Pierre Varignon (1654 - 1722)


Le contenu du Traité de dynamique


    La lecture des Opuscules mathématiques de D'Alembert apparaît bien complexe, tant par le contenu que par le caractère parfois décousu de la rédaction, l'auteur donnant l'impression d'écrire au fil de l'inspiration, avec ce caractère brouillon inhérent à la recherche. Le Traité de dynamique est d'une toute autre nature : certes, la complexité est bien là, mais la rédaction est cohérente avec un ordre de progression allant des principes premiers –des éléments de mécaniques- à l'énoncé d'un principe fondamental et son application.

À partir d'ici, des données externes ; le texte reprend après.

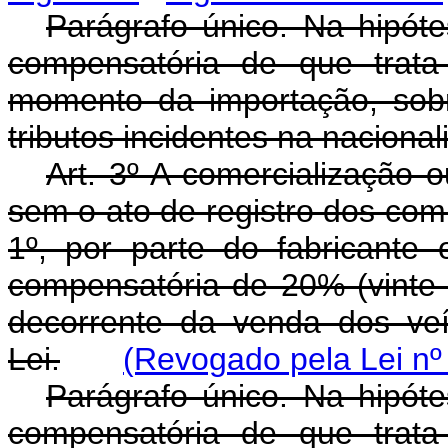
Parágrafo único. Na hipóte
compensatória de que trat
momento da importação, sobr
tributos incidentes na nacional
Art. 3º A comercialização 
sem o ato de registro dos comp
1º, por parte do fabricante 
compensatória de 20% (vinte p
decorrente da venda dos veí
Lei.
(Revogado pela Lei nº
Parágrafo único. Na hipóte
compensatória de que trat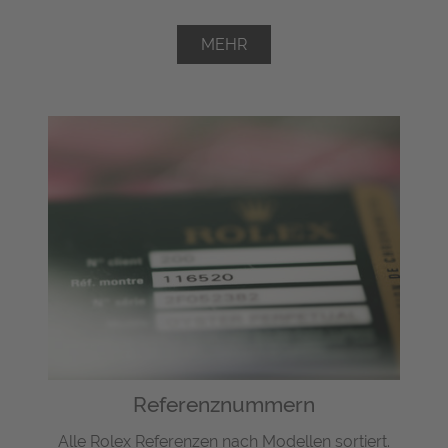
MEHR
Referenznummern
Alle Rolex Referenzen nach Modellen sortiert.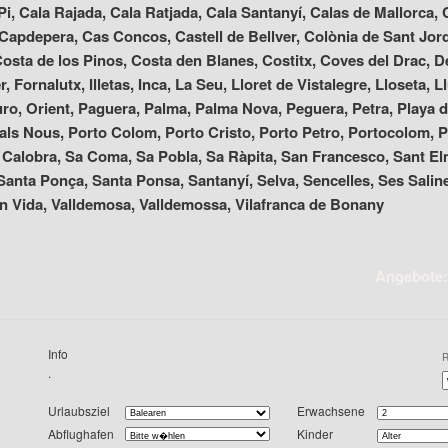
Pi, Cala Rajada, Cala Ratjada, Cala Santanyí, Calas de Mallorca
Capdepera, Cas Concos, Castell de Bellver, Colònia de Sant Jord
osta de los Pinos, Costa den Blanes, Costitx, Coves del Drac, De
er, Fornalutx, Illetas, Inca, La Seu, Lloret de Vistalegre, Lloseta
, Muro, Orient, Paguera, Palma, Palma Nova, Peguera, Petra, Playa
rtals Nous, Porto Colom, Porto Cristo, Porto Petro, Portocolom, 
 Calobra, Sa Coma, Sa Pobla, Sa Ràpita, San Francesco, Sant El
anta Ponça, Santa Ponsa, Santanyí, Selva, Sencelles, Ses Salines,
n Vida, Valldemosa, Valldemossa, Vilafranca de Bonany
Angebote: 1 Ta
Info
.
Urlaubsziel
Erwachsene
Abflughafen
Kinder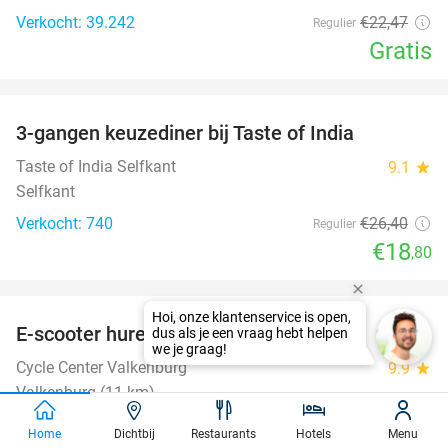
Verkocht: 39.242
€22
,47
Regulier
Gratis
favorite_border
3-gangen keuzediner bij Taste of India
29%
Taste of India Selfkant
9.1
star
Selfkant
Verkocht: 740
€26
,40
Regulier
€18
,80
favorite_border
E-scooter huren (3 uur of hele dag)
37%
Cycle Center Valkenburg
9.9
star
Valkenburg (11 km)
Verkocht: 314
€39
Regulier
Home
Dichtbij
Restaurants
Hotels
Menu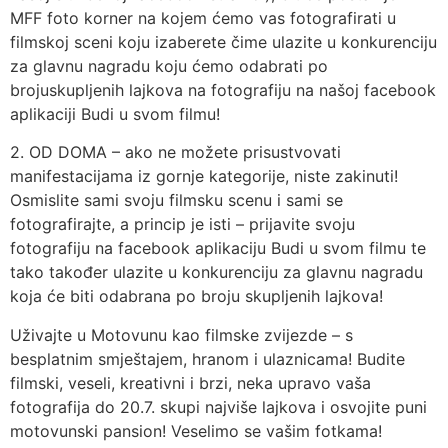
MFF foto korner na kojem ćemo vas fotografirati u
filmskoj sceni koju izaberete čime ulazite u konkurenciju
za glavnu nagradu koju ćemo odabrati po
brojuskupljenih lajkova na fotografiju na našoj facebook
aplikaciji Budi u svom filmu!
2. OD DOMA – ako ne možete prisustvovati
manifestacijama iz gornje kategorije, niste zakinuti!
Osmislite sami svoju filmsku scenu i sami se
fotografirajte, a princip je isti – prijavite svoju
fotografiju na facebook aplikaciju Budi u svom filmu te
tako također ulazite u konkurenciju za glavnu nagradu
koja će biti odabrana po broju skupljenih lajkova!
Uživajte u Motovunu kao filmske zvijezde – s
besplatnim smještajem, hranom i ulaznicama! Budite
filmski, veseli, kreativni i brzi, neka upravo vaša
fotografija do 20.7. skupi najviše lajkova i osvojite puni
motovunski pansion! Veselimo se vašim fotkama!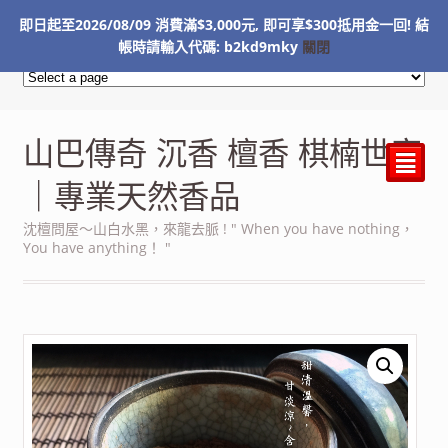
即日起至2026/08/09 消費滿$3,000元, 即可享$300抵用金一回! 結
NT$
0
帳時請輸入代碼: b2kd9mky
關閉
山巴傳奇 沉香 檀香 棋楠世家
²
｜專業天然香品
沈檀問屋～山白水黑，來龍去脈 ! " When you have nothing，
You have anything！ "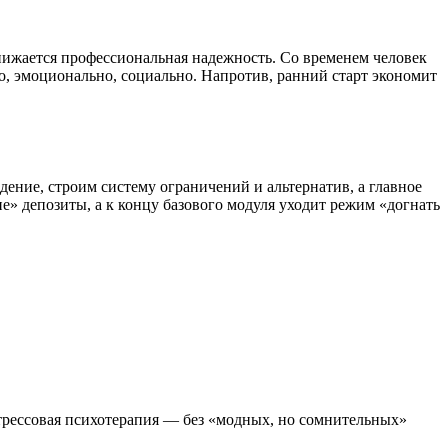
снижается профессиональная надежность. Со временем человек
о, эмоционально, социально. Напротив, ранний старт экономит
ение, строим систему ограничений и альтернатив, а главное
е» депозиты, а к концу базового модуля уходит режим «догнать
стрессовая психотерапия — без «модных, но сомнительных»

    Le livre s'ouvre par un "Discours préliminaire" – "Préface" dans l'édition de 1743 -, contient quelques "Définitions et Notions préliminaires"(incluant la définition du "Corps"comme "étendue impénétrable"), puis se compose de deux parties. La première s'intitule "Lois générales du mouvement & de l'équilibre des Corps" et contient la démonstrations des "principes" sur lesquels D'Alembert entend fonder une "science claire". La seconde, "Principe général pour trouver le Mouvement de plusieurs Corps qui agissent les uns sur les autres d'une manière quelconque ; avec plusieurs applications de ce Principe", comprend l'énoncé du principe dit de D'Alembert (une telle appellation semble postérieure au 18ème siècle) et son application à 14 problèmes.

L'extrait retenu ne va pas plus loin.